There are a few fun nuggets of the pressure of traditional vs modern culture. as when Makia was asked by a boy she likes why she didn’t like traditional country food she stated a preference for “KFC”, to which he responded with “Oh, expensive food!” And, as it turns out there really is a KFC in Pang! Probably a real-life Pang discussion. Nice touch. Extra crispy is probably extra expensive that far out.

I saw this almost back to back with another Canadian ethnic girl coming of age film, from the opposite side of the emotional and budget spectrum: Pixar’s Turning Red and I was struck by some of the similarities. Curious that they would drop at the same time. It also reminded me of a 2019 first-people-centric horror film Blood Quantum which dealt more directly with the analogy of Colonialism and Occupation or even something like the Australian Aboriginal zombie excursion Cargo where we get to see cultures rarely put on screen as told through the lens of a horror movie.

For all the local Pangnirtung actors in this film, not surprisingly this was their first movie. This might be the only film that these young women get to act in. But do you want to know what is really cool about this?
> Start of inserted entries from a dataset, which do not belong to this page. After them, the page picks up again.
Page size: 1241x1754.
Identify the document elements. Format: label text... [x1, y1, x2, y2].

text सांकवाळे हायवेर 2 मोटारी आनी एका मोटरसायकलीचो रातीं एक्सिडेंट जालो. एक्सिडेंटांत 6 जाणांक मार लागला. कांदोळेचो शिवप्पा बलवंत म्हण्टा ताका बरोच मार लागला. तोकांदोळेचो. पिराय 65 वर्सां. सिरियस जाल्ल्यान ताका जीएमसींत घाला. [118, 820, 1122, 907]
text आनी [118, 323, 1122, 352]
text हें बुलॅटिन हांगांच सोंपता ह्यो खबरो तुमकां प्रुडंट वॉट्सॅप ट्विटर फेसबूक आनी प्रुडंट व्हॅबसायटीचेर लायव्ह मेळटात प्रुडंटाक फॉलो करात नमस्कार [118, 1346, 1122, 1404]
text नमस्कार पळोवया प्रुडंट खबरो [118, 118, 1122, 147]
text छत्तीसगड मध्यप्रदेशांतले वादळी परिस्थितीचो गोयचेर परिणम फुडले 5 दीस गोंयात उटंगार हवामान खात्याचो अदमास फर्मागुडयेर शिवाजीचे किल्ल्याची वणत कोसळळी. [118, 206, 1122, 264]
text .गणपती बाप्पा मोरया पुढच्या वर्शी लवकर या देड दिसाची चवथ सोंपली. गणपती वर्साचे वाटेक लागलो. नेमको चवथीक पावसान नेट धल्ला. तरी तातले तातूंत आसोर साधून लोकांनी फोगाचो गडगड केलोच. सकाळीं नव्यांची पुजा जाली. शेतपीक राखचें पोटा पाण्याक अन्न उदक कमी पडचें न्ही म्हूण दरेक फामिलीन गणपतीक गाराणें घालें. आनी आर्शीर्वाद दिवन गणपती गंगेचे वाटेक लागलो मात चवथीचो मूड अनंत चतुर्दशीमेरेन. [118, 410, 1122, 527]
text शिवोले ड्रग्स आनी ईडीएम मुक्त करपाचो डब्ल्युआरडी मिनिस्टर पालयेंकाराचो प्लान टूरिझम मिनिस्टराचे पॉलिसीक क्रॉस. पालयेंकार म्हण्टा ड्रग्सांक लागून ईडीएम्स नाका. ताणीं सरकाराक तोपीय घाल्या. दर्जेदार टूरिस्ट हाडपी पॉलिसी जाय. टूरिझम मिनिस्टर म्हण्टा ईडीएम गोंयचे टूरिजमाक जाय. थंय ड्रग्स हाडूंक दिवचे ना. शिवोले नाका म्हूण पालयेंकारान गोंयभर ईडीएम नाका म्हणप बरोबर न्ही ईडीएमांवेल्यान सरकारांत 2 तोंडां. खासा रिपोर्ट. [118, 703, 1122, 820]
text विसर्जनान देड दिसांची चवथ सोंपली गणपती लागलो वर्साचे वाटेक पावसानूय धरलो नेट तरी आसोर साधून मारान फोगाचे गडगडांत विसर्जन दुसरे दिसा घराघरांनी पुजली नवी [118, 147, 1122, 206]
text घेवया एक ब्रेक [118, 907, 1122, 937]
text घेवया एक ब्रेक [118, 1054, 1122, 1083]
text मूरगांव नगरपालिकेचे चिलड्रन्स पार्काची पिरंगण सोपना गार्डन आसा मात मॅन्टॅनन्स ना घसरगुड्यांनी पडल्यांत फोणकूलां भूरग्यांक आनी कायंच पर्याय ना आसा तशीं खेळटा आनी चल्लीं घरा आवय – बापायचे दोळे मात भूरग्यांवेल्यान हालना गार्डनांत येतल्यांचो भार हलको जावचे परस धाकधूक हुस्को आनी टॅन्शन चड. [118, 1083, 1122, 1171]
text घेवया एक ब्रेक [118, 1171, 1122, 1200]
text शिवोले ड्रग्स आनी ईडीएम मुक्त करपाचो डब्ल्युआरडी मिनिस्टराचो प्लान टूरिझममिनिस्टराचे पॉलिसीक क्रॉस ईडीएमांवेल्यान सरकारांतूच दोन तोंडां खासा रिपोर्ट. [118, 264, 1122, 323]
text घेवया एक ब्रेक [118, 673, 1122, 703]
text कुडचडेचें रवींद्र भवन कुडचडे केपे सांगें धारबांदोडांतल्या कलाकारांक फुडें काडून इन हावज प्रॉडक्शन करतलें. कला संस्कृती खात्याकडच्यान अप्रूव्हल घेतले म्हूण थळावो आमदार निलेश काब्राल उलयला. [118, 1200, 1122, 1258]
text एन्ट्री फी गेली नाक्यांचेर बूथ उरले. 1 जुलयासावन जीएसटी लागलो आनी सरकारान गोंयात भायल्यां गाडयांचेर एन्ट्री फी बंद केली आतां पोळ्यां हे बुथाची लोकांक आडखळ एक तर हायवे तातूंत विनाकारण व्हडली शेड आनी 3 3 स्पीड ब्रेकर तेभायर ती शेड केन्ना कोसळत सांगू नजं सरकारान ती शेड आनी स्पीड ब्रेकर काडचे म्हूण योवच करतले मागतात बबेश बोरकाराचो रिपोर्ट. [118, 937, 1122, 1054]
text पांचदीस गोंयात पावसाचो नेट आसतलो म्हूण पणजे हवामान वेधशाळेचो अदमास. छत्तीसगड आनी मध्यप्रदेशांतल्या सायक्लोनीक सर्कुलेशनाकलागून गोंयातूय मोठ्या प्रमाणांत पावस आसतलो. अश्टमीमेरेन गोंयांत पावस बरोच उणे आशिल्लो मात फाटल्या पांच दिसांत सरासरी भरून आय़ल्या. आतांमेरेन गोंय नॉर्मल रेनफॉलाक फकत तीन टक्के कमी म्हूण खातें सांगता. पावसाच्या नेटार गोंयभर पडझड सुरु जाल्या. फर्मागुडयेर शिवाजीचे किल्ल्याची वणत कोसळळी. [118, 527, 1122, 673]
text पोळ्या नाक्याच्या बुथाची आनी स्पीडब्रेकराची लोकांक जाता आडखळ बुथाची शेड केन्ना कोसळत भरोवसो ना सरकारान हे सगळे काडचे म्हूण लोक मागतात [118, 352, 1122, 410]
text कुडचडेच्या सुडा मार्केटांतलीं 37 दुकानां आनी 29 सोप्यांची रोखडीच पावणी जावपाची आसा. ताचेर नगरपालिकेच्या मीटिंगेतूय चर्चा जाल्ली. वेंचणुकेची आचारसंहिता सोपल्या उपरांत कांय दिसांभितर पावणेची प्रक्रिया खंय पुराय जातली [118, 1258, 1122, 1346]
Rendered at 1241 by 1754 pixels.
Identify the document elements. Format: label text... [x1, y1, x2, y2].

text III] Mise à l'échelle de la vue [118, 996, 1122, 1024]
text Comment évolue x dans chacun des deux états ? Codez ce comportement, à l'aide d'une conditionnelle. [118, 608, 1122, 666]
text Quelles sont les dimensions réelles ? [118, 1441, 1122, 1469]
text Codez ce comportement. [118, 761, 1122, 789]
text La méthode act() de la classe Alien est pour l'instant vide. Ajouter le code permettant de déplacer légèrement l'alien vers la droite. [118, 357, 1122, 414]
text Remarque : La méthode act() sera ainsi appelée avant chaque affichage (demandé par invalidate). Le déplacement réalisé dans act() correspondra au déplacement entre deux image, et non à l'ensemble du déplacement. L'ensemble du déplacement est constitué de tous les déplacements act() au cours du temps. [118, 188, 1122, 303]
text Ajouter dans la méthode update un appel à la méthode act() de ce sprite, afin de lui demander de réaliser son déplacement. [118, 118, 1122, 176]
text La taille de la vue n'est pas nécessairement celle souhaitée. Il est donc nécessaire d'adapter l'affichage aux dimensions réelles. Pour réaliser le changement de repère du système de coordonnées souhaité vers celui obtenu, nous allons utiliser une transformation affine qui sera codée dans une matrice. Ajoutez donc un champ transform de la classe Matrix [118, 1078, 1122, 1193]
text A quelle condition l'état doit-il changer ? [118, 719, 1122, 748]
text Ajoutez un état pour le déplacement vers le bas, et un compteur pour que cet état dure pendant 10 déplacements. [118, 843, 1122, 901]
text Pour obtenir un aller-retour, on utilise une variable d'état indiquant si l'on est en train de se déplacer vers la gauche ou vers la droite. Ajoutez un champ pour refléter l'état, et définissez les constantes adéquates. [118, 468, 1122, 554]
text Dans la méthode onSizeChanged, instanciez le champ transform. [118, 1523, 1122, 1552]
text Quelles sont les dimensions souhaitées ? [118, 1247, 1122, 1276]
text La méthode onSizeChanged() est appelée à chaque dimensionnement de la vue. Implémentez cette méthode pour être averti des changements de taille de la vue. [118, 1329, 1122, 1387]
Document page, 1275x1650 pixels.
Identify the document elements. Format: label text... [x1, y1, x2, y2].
If this movie is a reflection of what these girls really have gone through, where they undoubtedly have wondered what their lives will be going forward they can reflect back and realize that for at least one moment, they were MOVIE STARS on the big screen in Austin Texas.

Bravo, Ladies. I wish you the best of luck with your future and hope that you find more opportunities should acting be where you want to be. Nyla Inuksuk followed her dreams after living in a very similar Nunavit village (Igloolik) and still managed to come back and pay proper respects in the coolest way with this film.

Slash/Back is not yet rated and does not have a wide or streaming release date yet set.

Alexis Wolfe, Tasiana Shirley, and Nalajoss Ellsworth gear up for battle in Slash/Back (2022) Nobody fucks with the girls from Pang!